Co najmniej trzy osoby zginęły, a 21 zostało rannych w nocnych, zmasowanych uderzeniach wojsk Rosji na Charków na północnym wschodzie Ukrainy; miasto atakowane było przez prawie 50 dronów, rakiety oraz kierowane bomby lotnicze – przekazały w sobotę rano władze.
„Charków przeżywa największy atak od początku pełnowymiarowej wojny.
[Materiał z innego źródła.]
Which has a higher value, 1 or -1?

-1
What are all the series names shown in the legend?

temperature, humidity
Do tego czasu w ciągu półtorej godziny słychać było co najmniej 40 wybuchów” – informował mer Charkowa Ihor Terechow nad ranem.
Według władz Rosjanie zastosowali przeciwko miastu 48 dronów typu Shahed, dwie rakiety i cztery kierowane bomby lotnicze. „Wstępne dane mówią, że w wyniku terrorystycznego ostrzału Charkowa (…) uszkodzonych zostało 18 bloków mieszkalnych (w trzech z nich naruszona została konstrukcja) oraz 13 prywatnych domów” – napisał Terechow w Telegramie. (https://t.me/ihor_terekhov/2628)
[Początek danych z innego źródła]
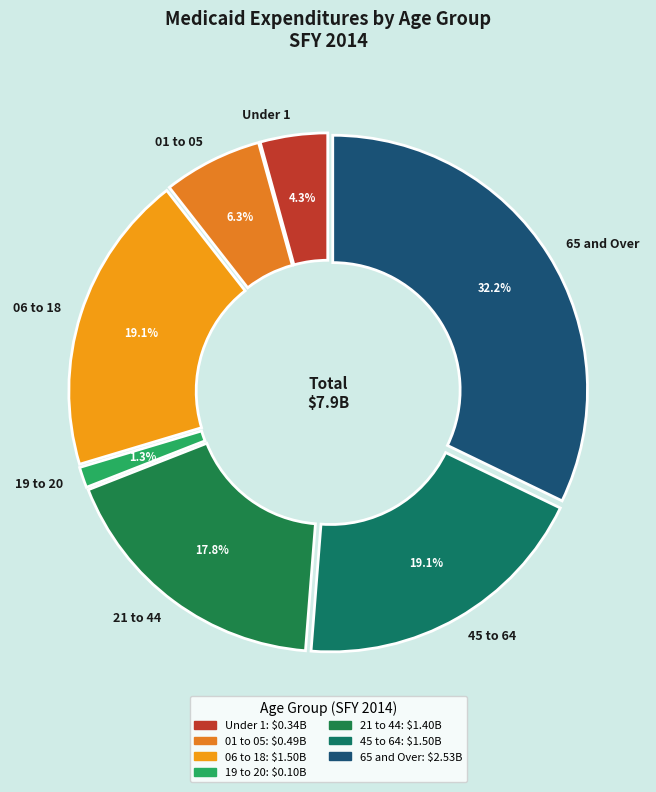

Which has a higher value, 65 and Over or 45 to 64?

65 and Over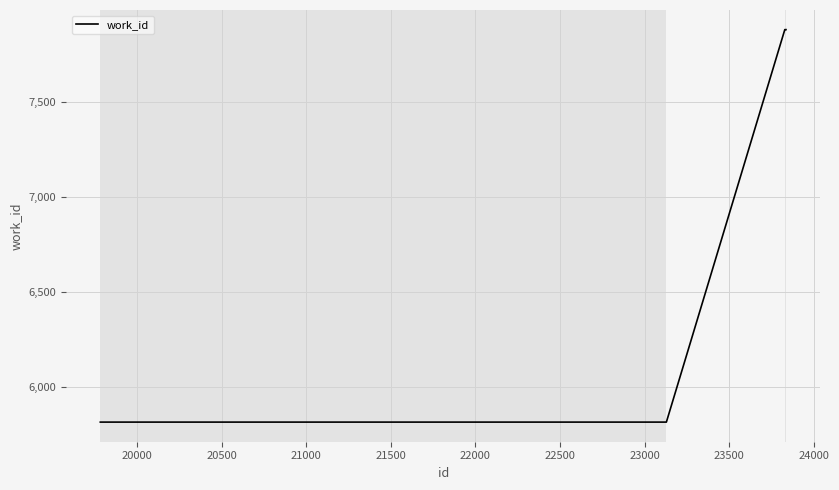

What is the difference between the maximum and minimum values?

2066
Mer pisał wcześniej, że zginęły trzy osoby, a rannych zostało 17 osób, jednak następnie poinformował, że liczba rannych wzrosła do 21.
„W obecnej chwili w wyniku nocnego ataku terrorystycznego na miasto jest 21 rannych (wśród nich półtoramiesięczne niemowlę i 14-letnia dziewczynka). Rosyjska armia okupacyjna zabiła troje cywilnych mieszkańców Charkowa” – przekazał Terechow.
W nocy z piątku na sobotę Rosjanie zaatakowali także Chersoń na południu Ukrainy. Zginęło tam małżeństwo.
„Pod wrogi ogień trafiły budynki mieszkalne; uszkodzone zostały dwa bloki. Niestety, w wyniku ostrzału zginęło małżeństwo, 50 letni mąż i 54-letnia żona” – powiadomił naczelnik chersońskiej wojskowej administracji obwodowej Ołeksandr Prokudin. https://t.me/olexandrprokudin/8426
Leżący na prawym, zachodnim brzegu Dniepru Chersoń leży w zasięgu artylerii rosyjskiej armii, która znajduje się na wschodnim brzegu rzeki. Miasto atakowane jest każdego dnia.